▶ _Yang Diperlukan_:
Tolong salin persis baris-baris ini, mulai dari baris yang memuat "Which box's median line is the highest?" sampai dengan baris terakhir item. Jangan sertakan gambar dalam jawaban.
※
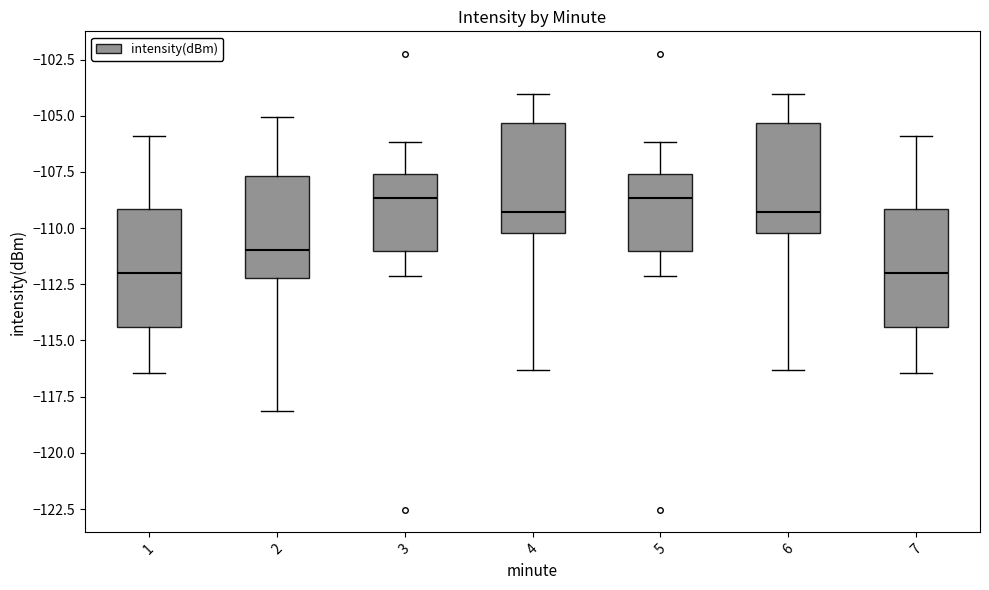

Reading left to right, transcribe this box plot: for each box, give where its median line is, the range the box spans, and where its two whiskers end, as read against the y-axis. The values are not printed on the chart, so give them approximately, as read against the axis.

1: median -112.0, box -114.5 to -109.0, whiskers -116.5 to -106.0
2: median -111.0, box -112.0 to -107.5, whiskers -118.0 to -105.0
3: median -108.5, box -111.0 to -107.5, whiskers -112.0 to -106.0
4: median -109.5, box -110.0 to -105.5, whiskers -116.5 to -104.0
5: median -108.5, box -111.0 to -107.5, whiskers -112.0 to -106.0
6: median -109.5, box -110.0 to -105.5, whiskers -116.5 to -104.0
7: median -112.0, box -114.5 to -109.0, whiskers -116.5 to -106.0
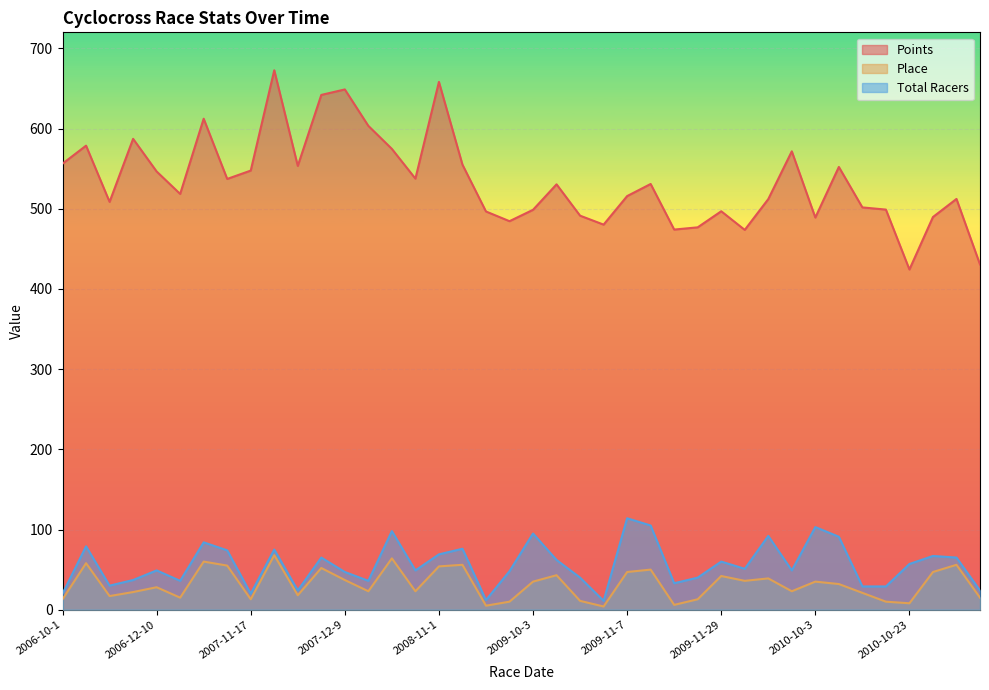

What position from the left is 2010-11-6?

38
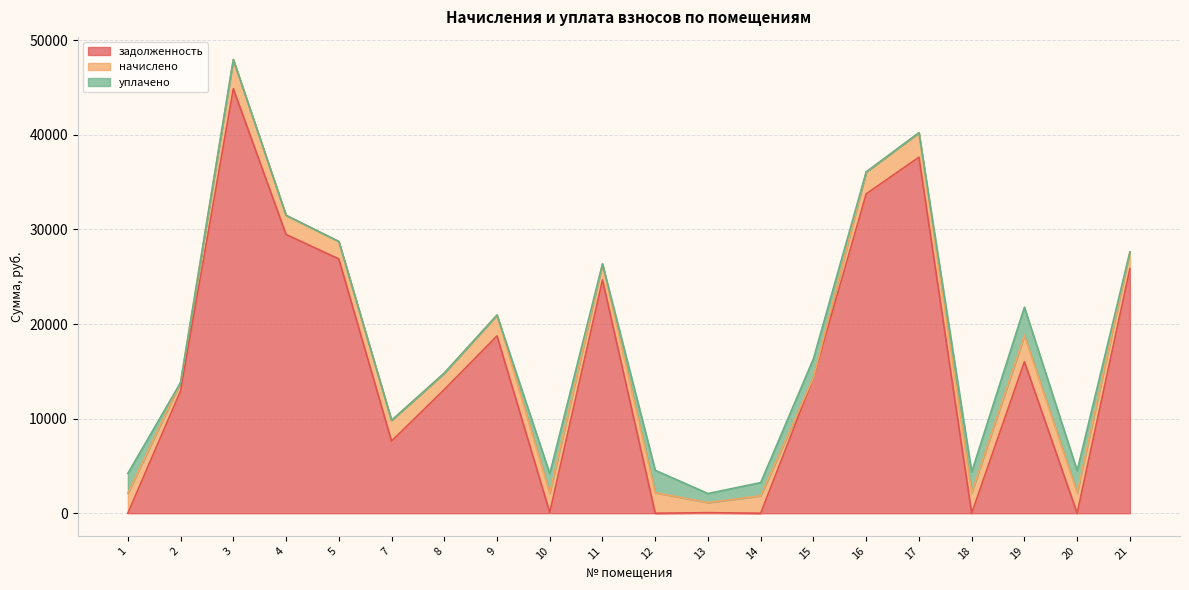

Does the chart display data point markers on the line(s)?

No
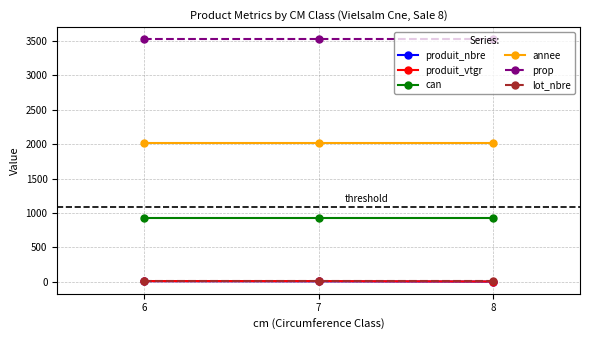

What is the minimum value shown in the chart?

1.0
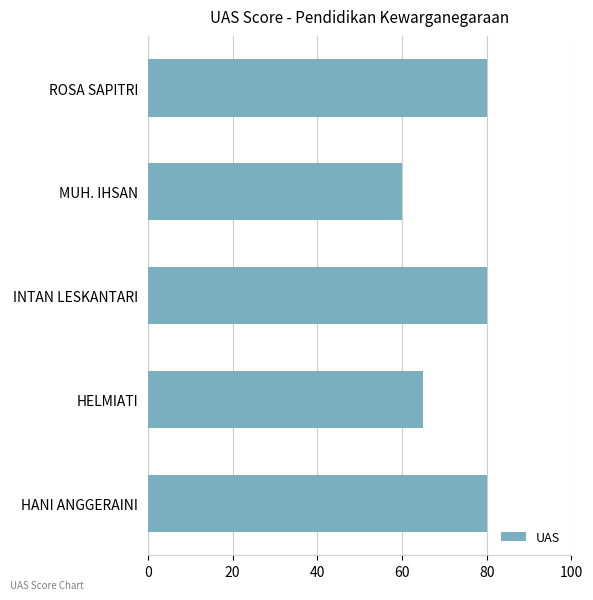

What is the difference between the maximum and second lowest values?

15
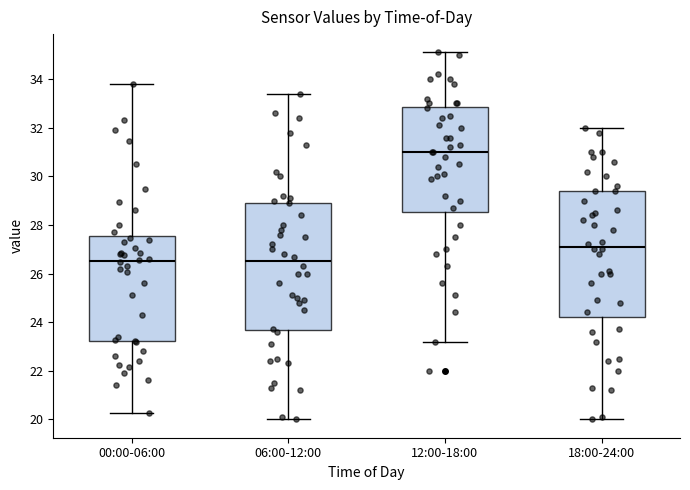

Which box's median line is the highest?

12:00-18:00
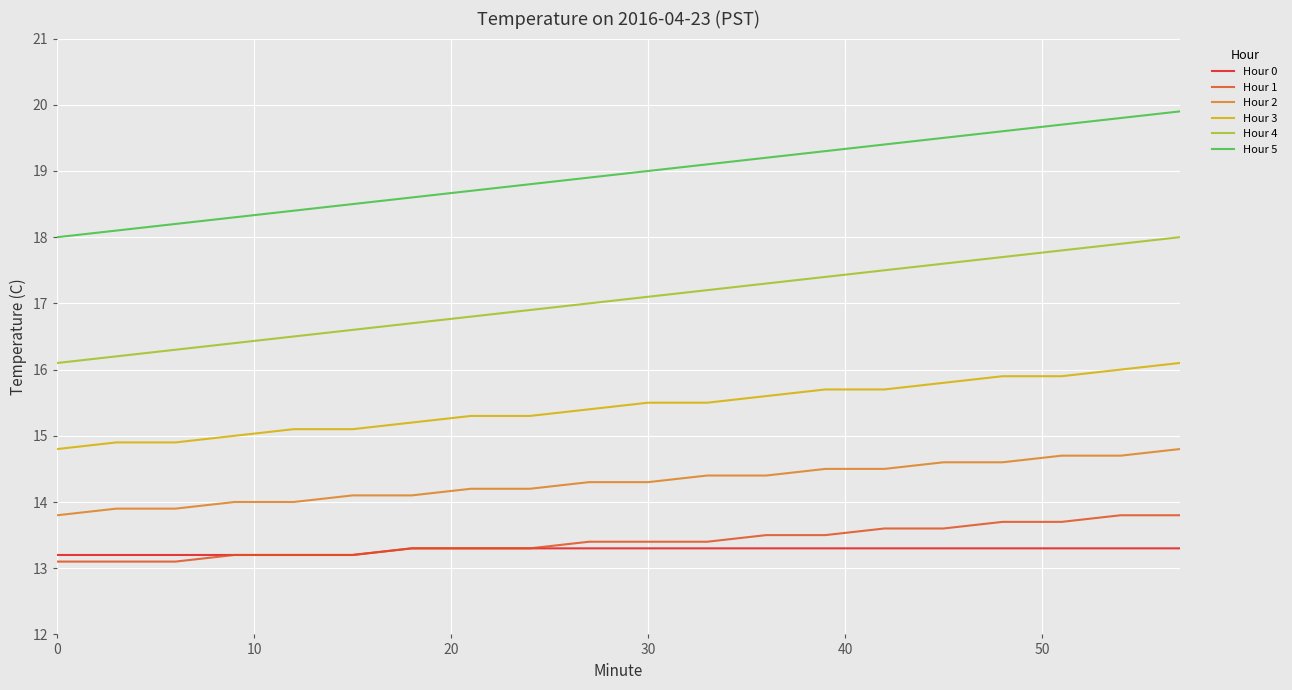

What is the maximum value shown in the chart?

19.9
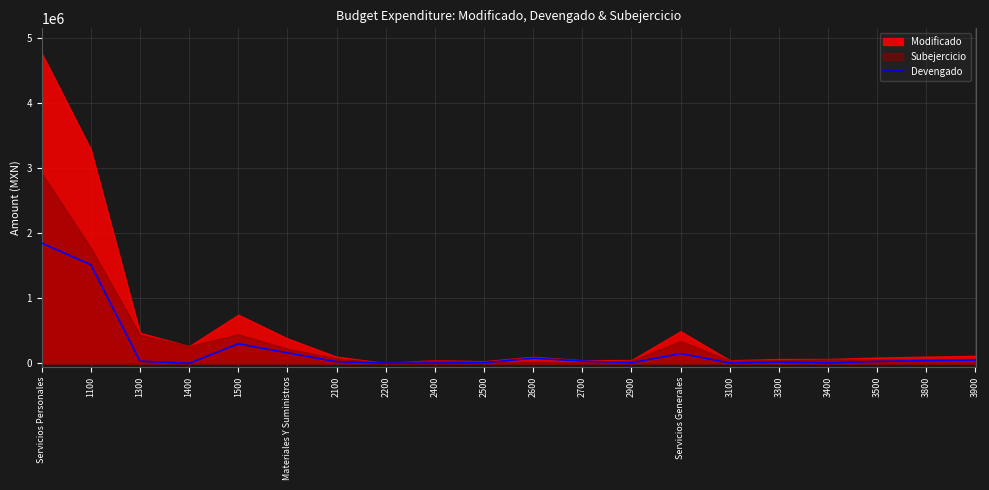

What is the highest value of the Devengado series?

1848276.2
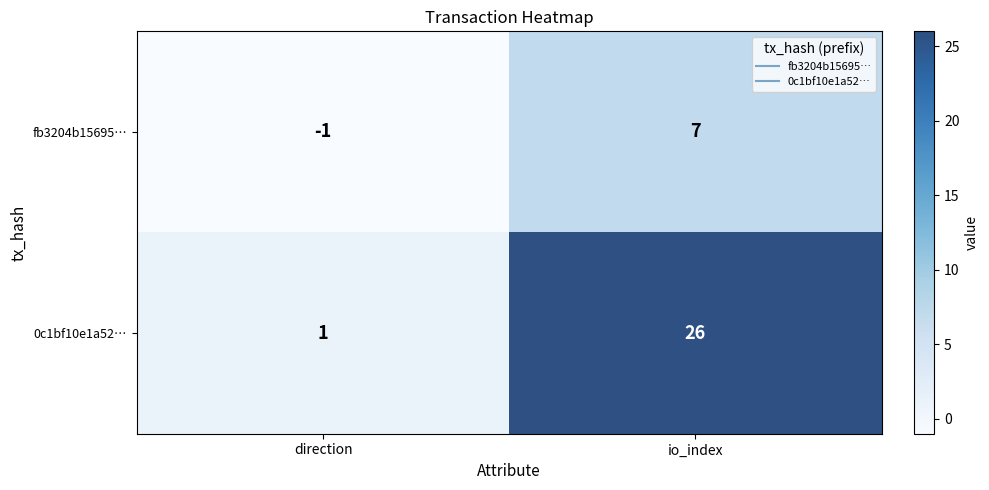

Which series has the largest total across all categories?

0c1bf10e1a52…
※
▶ _Penyelesaian_:
Which box's median line is the highest?

12:00-18:00

What is the maximum value shown in the chart?

19.9

What is the highest value of the Devengado series?

1848276.2

Which series has the largest total across all categories?

0c1bf10e1a52…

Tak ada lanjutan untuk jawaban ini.